Tintin in America suffers from the same flaws as its predecessors as far as having a choppy plot and limited characterisation goes. It was stuck in a transitional phase between goofy adventure story for kids and the mature writing that Hergé would become known for in later years. I personally don’t like Tintin in America much; the transitional feel of it means that it’s missing the magic of true Tintin stories, but can’t quite commit to being as ridiculous as the first stories. It lacks both, and ends up falling flat, in my opinion.
Since he felt he had not quite done them justice, Hergé did consider sending Tintin back to visit Native Americans in the 1950s, but elected to write Tintin in Tibet instead.

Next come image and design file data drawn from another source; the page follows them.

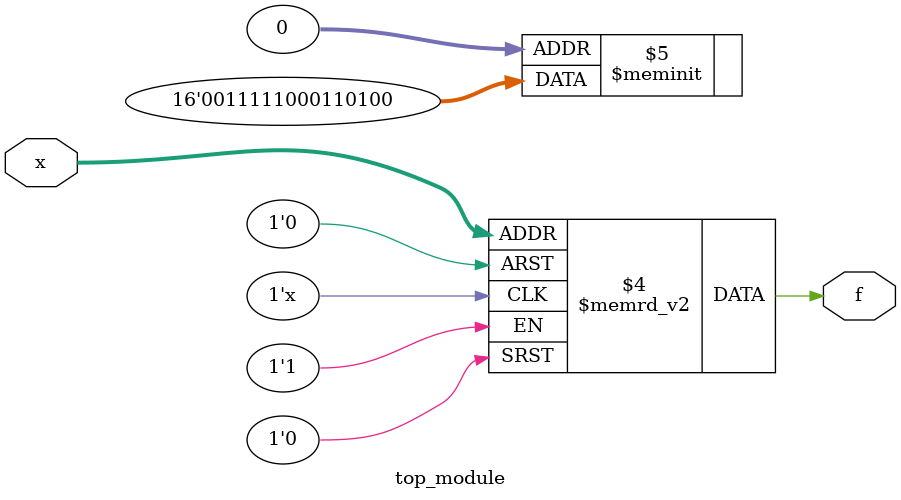
<source format=sv>
module top_module (
	input [4:1] x,
	output logic f
);

// Assign output values based on Karnaugh map
always_comb begin
	case (x)
		4'b0000: f = 0;
		4'b0001: f = 0;
		4'b0010: f = 1;
		4'b0011: f = 0;
		4'b0100: f = 1;
		4'b0101: f = 1;
		4'b0110: f = 0;
		4'b0111: f = 0;
		4'b1000: f = 0;
		4'b1001: f = 1;
		4'b1010: f = 1;
		4'b1011: f = 1;
		4'b1100: f = 1;
		4'b1101: f = 1;
		4'b1110: f = 0;
		4'b1111: f = 0;
	default: f = 0; // Set default value to 0
	endcase
end

endmodule

</source>
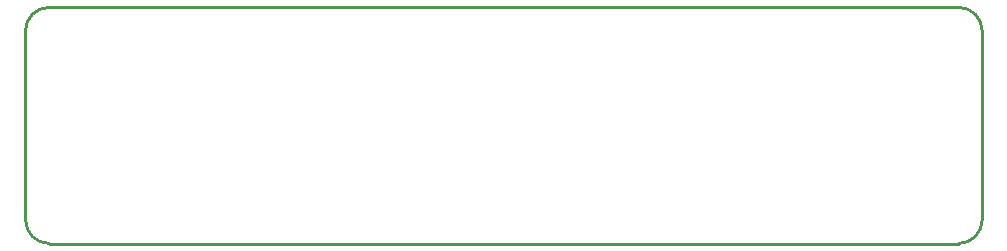
<source format=gko>
G04 Layer: BoardOutlineLayer*
G04 EasyEDA v6.5.29, 2023-07-07 16:20:56*
G04 d9f499156d004e84aee0404722c7e58c,63a96235fadc4189ab89c93b90d034ab,10*
G04 Gerber Generator version 0.2*
G04 Scale: 100 percent, Rotated: No, Reflected: No *
G04 Dimensions in millimeters *
G04 leading zeros omitted , absolute positions ,4 integer and 5 decimal *
%FSLAX45Y45*%
%MOMM*%

%ADD10C,0.2540*%
D10*
X-779998Y6999986D02*
G01*
X-8479983Y6999986D01*
X-8679982Y7199985D02*
G01*
X-8679982Y8799982D01*
X-579998Y8799982D02*
G01*
X-579998Y7199985D01*
X-8479983Y8999981D02*
G01*
X-779998Y8999981D01*
G75*
G01*
X-779998Y8999982D02*
G02*
X-579999Y8799982I0J-200000D01*
G75*
G01*
X-579999Y7199986D02*
G02*
X-779998Y6999986I-199999J0D01*
G75*
G01*
X-8479983Y6999986D02*
G02*
X-8679983Y7199986I0J200000D01*
G75*
G01*
X-8679983Y8799982D02*
G02*
X-8479983Y8999982I200000J0D01*

%LPD*%
M02*

</source>
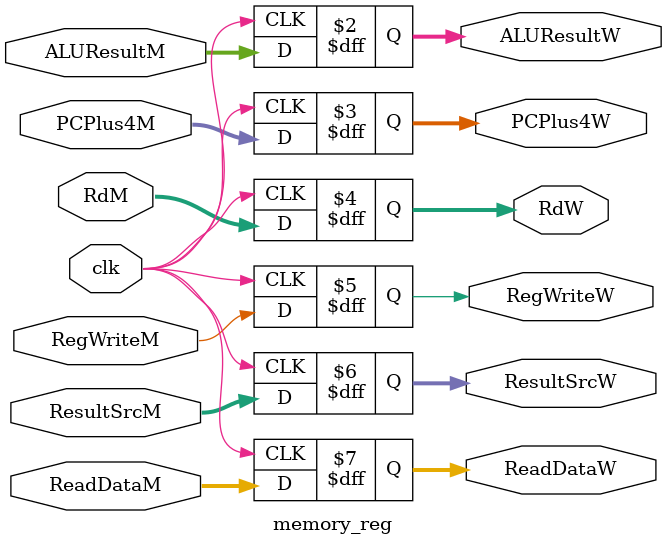
<source format=sv>
module memory_reg #(
    parameter  DATA_WIDTH = 32
) (
    input  logic                    clk,
    input  logic [DATA_WIDTH-1:0]   ALUResultM,
    input  logic [DATA_WIDTH-1:0]   PCPlus4M,
    input  logic [11:7]             RdM,
    input  logic                    RegWriteM,
    input  logic [1:0]              ResultSrcM,
    input  logic [DATA_WIDTH-1:0]   ReadDataM,

    output logic [DATA_WIDTH-1:0]   ALUResultW,
    output logic [DATA_WIDTH-1:0]   PCPlus4W,
    output logic [11:7]             RdW,
    output logic                    RegWriteW,
    output logic [1:0]              ResultSrcW,
    output logic [DATA_WIDTH-1:0]   ReadDataW
);
    always_ff @(posedge clk) begin
        ALUResultW <= ALUResultM;
        PCPlus4W <= PCPlus4M;
        RdW <= RdM;
        RegWriteW <= RegWriteM;
        ResultSrcW <= ResultSrcM;
        ReadDataW <= ReadDataM;
    end
endmodule

</source>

His fascination with their way of life had persisted over the intervening decades, and in the 1970s he made a trip to Pine Ridge in America to spend time with the local Sioux, who had influenced his life and career so much. The people he met had been beaten down by colonisation and imperial rule and were depressed, alcoholic, and listless, nothing like the noble people he had envisioned. I suppose he had spent so much of his life fighting for the little guy that being faced with the fact that the little guy had lost this round was too much to bear. It deepened his depression at the time.
But back in the 1930s, when Hergé was still fresh-faced, things were going great. He had married his first wife and he had managed to make a career out of his illustration, no easy feat. His next book was to prove his best yet and force him to develop increasingly impressive storytelling powers. He was about to start writing Tintin in the East.